To provide context for the contributions of the SecureMA protocol, we take a moment to review other recent developments in the field. There are generally two categories of data protection mechanisms that have been proposed to maintain participant privacy while supporting scientific investigations on genomic data. From a societal and regulatory perspective, it has been suggested that research participants consent to the risk of being reidentified (Lunshof et al., 2008; which may bias participant recruitment), while users of such data contractually agree not to attempt to reidentify the participants (Taylor, 2008). We believe such mechanisms can lower risk and, while data use agreements assign liability, they do not provide any technological deterrent and can only be enforced when violations could be detected.

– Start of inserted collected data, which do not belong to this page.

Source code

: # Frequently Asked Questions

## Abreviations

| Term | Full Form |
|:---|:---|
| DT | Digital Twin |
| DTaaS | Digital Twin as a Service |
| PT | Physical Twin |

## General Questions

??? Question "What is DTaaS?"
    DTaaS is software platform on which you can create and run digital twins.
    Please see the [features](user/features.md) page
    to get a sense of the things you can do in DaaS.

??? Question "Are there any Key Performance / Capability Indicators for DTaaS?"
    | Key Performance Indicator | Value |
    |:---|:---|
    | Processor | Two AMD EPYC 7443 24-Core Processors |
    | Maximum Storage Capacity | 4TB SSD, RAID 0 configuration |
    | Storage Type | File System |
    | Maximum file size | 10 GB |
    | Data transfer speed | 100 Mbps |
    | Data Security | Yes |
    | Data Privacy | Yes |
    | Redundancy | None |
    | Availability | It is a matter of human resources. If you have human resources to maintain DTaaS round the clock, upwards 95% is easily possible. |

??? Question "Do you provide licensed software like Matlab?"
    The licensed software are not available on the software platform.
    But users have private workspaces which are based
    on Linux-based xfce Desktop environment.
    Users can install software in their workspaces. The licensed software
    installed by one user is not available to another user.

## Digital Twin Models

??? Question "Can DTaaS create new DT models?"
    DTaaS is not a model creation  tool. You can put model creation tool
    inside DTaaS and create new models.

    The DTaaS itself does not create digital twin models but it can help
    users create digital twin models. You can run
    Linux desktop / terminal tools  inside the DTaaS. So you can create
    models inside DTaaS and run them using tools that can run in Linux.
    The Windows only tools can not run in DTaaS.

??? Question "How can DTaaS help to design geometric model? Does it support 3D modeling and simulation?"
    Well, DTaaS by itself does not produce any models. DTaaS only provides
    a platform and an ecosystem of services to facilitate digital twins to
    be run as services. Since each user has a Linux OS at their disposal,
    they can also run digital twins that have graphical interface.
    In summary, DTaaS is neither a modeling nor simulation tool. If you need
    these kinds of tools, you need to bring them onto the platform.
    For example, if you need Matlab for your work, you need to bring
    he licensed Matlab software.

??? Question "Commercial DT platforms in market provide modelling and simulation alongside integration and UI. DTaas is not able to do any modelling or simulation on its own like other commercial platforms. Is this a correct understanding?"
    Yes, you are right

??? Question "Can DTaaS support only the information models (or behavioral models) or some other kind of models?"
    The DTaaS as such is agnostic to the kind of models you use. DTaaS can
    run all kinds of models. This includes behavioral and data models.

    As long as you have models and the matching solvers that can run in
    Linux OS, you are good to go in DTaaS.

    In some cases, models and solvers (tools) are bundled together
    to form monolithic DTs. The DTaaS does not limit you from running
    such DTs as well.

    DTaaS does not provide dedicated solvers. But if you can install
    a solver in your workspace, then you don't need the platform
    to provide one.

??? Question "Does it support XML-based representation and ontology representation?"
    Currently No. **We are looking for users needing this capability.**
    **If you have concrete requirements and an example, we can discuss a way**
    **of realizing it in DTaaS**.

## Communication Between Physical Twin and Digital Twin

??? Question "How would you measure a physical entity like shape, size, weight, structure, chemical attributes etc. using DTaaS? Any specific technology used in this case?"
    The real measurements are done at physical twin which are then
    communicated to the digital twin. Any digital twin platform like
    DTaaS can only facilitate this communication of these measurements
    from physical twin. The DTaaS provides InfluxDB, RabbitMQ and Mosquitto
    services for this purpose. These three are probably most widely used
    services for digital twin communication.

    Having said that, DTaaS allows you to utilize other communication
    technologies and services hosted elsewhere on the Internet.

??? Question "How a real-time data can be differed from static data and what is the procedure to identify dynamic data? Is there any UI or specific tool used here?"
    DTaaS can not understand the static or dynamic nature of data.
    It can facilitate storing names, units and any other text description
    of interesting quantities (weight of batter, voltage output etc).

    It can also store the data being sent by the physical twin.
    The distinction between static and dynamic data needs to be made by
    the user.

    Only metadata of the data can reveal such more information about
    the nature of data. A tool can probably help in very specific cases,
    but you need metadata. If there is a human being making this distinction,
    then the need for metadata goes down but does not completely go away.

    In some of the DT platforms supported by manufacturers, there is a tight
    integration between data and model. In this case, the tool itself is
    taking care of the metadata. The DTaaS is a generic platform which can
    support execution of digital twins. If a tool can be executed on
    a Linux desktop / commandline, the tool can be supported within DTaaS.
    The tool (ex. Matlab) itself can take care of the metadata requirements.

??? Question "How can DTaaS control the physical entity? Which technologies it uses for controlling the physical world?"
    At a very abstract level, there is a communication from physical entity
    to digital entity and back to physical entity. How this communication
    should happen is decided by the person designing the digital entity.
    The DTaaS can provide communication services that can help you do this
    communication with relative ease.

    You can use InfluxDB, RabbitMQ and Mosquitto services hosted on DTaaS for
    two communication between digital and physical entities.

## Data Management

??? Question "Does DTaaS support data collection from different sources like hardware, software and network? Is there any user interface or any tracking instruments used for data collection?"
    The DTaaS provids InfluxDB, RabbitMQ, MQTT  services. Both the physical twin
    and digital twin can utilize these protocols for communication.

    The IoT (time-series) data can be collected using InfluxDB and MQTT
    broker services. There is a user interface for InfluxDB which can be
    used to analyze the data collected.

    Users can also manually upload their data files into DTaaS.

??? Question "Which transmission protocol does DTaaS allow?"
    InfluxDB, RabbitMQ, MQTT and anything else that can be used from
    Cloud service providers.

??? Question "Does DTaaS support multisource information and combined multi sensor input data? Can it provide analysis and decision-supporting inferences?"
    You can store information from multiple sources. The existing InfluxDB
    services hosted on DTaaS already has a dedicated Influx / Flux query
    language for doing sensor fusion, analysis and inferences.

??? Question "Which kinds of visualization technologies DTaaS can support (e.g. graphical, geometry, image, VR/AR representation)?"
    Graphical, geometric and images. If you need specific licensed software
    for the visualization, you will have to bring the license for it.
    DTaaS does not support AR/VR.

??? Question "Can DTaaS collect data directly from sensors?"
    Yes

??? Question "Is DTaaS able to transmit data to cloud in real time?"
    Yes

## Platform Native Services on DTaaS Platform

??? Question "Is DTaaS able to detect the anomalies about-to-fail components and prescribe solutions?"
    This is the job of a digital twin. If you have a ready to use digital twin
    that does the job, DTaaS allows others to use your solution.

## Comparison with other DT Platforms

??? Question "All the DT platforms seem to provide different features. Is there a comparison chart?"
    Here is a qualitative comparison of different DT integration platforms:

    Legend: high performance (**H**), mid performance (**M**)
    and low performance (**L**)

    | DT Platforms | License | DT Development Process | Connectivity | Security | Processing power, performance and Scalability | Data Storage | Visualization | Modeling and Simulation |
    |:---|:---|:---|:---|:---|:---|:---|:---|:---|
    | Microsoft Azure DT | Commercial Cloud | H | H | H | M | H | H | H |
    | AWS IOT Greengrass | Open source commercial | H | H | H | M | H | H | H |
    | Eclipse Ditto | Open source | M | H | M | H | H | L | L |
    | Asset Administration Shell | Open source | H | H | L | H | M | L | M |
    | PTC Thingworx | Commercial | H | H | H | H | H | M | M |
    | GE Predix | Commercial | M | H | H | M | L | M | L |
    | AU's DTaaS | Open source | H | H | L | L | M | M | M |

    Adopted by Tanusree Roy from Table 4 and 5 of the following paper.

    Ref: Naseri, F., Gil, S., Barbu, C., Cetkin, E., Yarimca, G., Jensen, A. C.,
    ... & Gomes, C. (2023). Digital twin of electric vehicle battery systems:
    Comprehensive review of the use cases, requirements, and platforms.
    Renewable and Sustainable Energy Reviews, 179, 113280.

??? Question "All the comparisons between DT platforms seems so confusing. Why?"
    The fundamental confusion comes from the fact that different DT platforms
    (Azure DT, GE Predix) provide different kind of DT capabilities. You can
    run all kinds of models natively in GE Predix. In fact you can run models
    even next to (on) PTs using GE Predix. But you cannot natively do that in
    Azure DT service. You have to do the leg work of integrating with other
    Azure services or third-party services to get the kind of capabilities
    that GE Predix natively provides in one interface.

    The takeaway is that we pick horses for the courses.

On the other hand, various technological techniques have been proposed to promise genomic privacy. These include encrypting genomic sequences and supporting simple queries (Kantarcioglu et al., 2008), obfuscating raw (short) genome sequences and allowing for retrieval (Ayday et al., 2014), splitting regression analyses into local-site computations and center-level aggregation (Wolfson et al., 2010) and hosting participant-level genomic data using a cryptographic technique and facilitating genetic association studies (Kamm et al., 2013). The two approaches most similar to ours are hampered by practical limitations. First, Wolfson et al. (2010) may leak sensitive information because local sites inappropriately disclose intermediate summary statistics during computation (Emam et al., 2013); The other recent proposal (Kamm et al., 2013) fails to account for site-specific covariates and other data preprocessing within sites, which is a common practice for multisite genetic association studies. Their solution may also suffer from computational scalability and network trafficking issues in studies with large sample sizes because all individual genomic data must pass through, and be analyzed by, every server.

5.4 Conclusion

This work illustrates that the privacy of individual participants, and site-level summary statistics, in genetic association meta-analysis can be guaranteed without sacrificing the ability to perform analysis that use shared data. Our proposal, SecureMA, is useful for running joint studies over disparate data sites in large consortia, where privacy or confidentiality is a concern. If appropriately implemented, our approach can prevent privacy intrusions posed by the attacks published to date. While there are opportunities to make this protocol more efficient and to incorporate quality control measures, we believe it is possible to enable much broader analytic access to genomic data for the purposes of effect estimation and statistical association via meta-analysis.